═══ ESTRATTO DEL TESTO ═══
Analisi A tre anni dallo storico accordo tra il Governo e le FARC, la Colombia è di fronte a una nuova minaccia alla pace.

TRE ANNI DALL’ACCORDO

Il 24 novembre 2016, dopo oltre quattro anni di negoziati, il Governo colombiano e il gruppo guerrigliero delle FARC hanno firmato un accordo di pace, concludendo un conflitto che durava da più di 50 anni. Due le conseguenze fondamentali di questo accordo: la trasformazione delle FARC da movimento di guerriglia a partito politico (Fuerza Alternativa Revolucionaria del Común) e l’amnistia per gli ex guerriglieri che abbandonano le armi e che sono disposti a reintegrarsi civilmente nella società. Alle elezioni del marzo 2018, il neo-partito ha ottenuto cinque seggi in Senato e altrettanti alla Camera dei deputati, che corrispondono al minimo garantito dagli accordi di pace de L’Avana. Tra gli eletti: Seuxis Pausías Hernández (Jesús Santrich) e Luciano Marín Arango (Iván Márquez).
═══
DESCRIZIONE DEL COMPITO: Elenca tutte le durate di tempo indicate nell'estratto sull'accordo di pace in Colombia, riportando ciascuna una sola volta.
═══ DATI FORNITI ═══
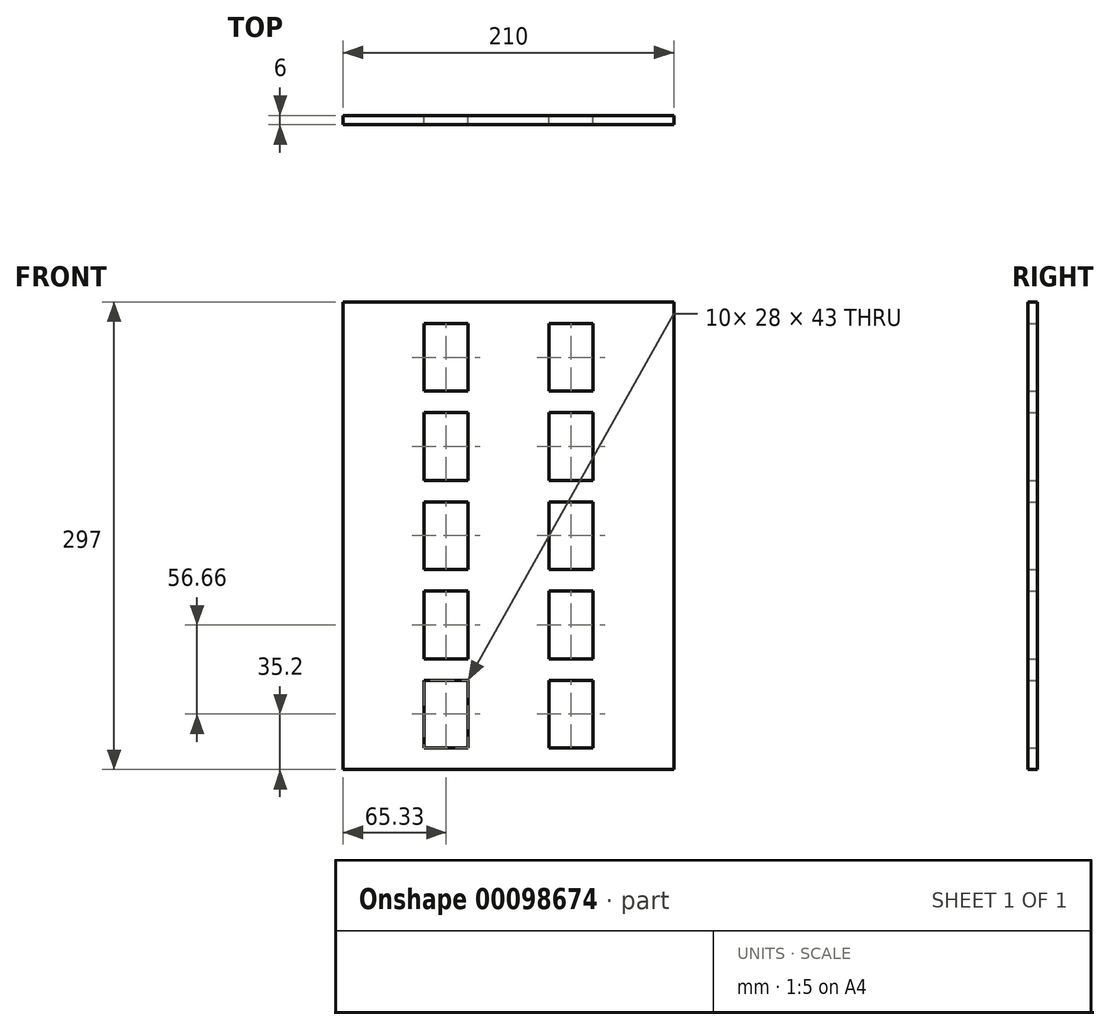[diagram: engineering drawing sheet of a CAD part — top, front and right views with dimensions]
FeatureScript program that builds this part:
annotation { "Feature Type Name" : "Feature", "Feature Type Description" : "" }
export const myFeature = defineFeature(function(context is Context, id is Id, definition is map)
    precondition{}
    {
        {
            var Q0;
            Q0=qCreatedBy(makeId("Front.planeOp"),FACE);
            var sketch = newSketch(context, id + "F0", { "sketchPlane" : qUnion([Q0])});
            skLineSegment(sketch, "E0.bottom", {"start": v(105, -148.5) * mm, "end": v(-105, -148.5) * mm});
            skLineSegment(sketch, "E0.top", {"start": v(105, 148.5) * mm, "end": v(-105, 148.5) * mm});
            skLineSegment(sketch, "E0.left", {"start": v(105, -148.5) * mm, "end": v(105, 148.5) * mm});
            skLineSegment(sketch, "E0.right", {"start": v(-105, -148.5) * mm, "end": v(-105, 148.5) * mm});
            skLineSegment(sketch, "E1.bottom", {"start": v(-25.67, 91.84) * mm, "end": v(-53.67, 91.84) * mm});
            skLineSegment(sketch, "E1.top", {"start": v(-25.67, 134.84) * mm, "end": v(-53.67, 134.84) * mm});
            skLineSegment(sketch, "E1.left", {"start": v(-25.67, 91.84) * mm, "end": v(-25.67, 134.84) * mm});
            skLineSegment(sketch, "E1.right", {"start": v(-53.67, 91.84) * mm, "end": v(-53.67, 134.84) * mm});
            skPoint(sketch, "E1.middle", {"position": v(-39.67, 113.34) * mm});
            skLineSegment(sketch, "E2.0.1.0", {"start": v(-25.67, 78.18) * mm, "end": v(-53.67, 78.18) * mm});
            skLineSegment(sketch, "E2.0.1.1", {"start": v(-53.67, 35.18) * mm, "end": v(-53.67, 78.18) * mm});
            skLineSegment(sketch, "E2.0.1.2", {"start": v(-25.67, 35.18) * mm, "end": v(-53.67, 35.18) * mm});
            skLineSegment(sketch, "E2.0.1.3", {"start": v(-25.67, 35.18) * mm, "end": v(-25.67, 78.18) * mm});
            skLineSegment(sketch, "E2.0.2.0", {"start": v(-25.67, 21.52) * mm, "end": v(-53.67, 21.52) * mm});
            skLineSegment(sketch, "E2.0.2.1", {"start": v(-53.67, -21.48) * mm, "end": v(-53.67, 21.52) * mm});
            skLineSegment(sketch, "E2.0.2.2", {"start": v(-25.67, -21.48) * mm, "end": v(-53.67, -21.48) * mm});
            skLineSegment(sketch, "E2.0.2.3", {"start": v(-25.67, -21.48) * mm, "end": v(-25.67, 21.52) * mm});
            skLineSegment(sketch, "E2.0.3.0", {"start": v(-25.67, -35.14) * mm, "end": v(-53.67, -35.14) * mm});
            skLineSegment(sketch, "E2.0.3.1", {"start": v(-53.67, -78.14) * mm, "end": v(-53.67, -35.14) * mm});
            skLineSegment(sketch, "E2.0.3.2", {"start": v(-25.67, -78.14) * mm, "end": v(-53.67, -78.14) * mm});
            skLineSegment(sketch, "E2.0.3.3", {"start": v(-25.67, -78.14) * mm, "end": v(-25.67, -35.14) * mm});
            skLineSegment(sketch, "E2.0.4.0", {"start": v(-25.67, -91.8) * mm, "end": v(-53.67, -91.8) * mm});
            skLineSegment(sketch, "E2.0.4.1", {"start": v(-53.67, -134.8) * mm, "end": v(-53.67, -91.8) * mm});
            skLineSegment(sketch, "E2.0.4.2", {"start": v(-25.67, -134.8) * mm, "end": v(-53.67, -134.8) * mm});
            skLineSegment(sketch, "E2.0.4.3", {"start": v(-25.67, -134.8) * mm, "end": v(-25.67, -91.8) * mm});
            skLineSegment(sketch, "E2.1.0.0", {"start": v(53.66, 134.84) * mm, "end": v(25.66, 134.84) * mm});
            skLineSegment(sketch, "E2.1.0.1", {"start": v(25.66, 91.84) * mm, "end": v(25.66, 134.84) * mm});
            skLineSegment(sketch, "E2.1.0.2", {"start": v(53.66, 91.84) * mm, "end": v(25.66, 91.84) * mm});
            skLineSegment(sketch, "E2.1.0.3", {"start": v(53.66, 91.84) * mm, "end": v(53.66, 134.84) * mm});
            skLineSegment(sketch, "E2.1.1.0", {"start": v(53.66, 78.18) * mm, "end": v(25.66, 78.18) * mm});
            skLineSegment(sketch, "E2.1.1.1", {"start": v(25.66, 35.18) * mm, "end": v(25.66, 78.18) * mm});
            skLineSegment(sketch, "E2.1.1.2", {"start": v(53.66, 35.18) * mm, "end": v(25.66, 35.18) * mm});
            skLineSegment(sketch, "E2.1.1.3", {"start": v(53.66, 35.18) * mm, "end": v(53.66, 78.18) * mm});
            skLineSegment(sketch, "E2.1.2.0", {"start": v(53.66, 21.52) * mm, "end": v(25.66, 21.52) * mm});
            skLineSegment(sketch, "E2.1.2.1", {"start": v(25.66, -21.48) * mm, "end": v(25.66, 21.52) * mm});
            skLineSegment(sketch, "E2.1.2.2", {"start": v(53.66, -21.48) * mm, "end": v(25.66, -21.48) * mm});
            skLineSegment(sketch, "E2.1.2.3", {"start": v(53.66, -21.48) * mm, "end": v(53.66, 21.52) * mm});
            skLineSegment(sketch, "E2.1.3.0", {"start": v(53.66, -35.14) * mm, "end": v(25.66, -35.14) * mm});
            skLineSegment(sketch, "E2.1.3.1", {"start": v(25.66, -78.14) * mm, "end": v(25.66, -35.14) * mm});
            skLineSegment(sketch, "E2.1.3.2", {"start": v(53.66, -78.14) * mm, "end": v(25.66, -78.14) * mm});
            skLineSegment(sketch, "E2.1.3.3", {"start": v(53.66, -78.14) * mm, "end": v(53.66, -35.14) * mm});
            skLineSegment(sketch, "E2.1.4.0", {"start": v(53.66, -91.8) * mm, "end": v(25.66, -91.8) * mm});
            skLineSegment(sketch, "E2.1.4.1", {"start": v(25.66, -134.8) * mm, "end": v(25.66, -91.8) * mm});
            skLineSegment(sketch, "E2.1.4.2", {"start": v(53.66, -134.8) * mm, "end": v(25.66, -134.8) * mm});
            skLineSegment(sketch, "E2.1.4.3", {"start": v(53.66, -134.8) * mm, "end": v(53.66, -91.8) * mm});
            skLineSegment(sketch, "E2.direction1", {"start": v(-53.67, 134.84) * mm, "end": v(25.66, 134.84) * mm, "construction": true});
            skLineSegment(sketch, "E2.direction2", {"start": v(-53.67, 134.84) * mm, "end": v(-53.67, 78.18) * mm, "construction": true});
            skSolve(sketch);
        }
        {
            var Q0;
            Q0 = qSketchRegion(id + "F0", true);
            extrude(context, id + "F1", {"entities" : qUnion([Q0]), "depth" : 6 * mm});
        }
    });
═══
SOLUZIONE SCRITTA:
- tre anni (dall'accordo)
- oltre quattro anni (di negoziati)
- più di 50 anni (di conflitto)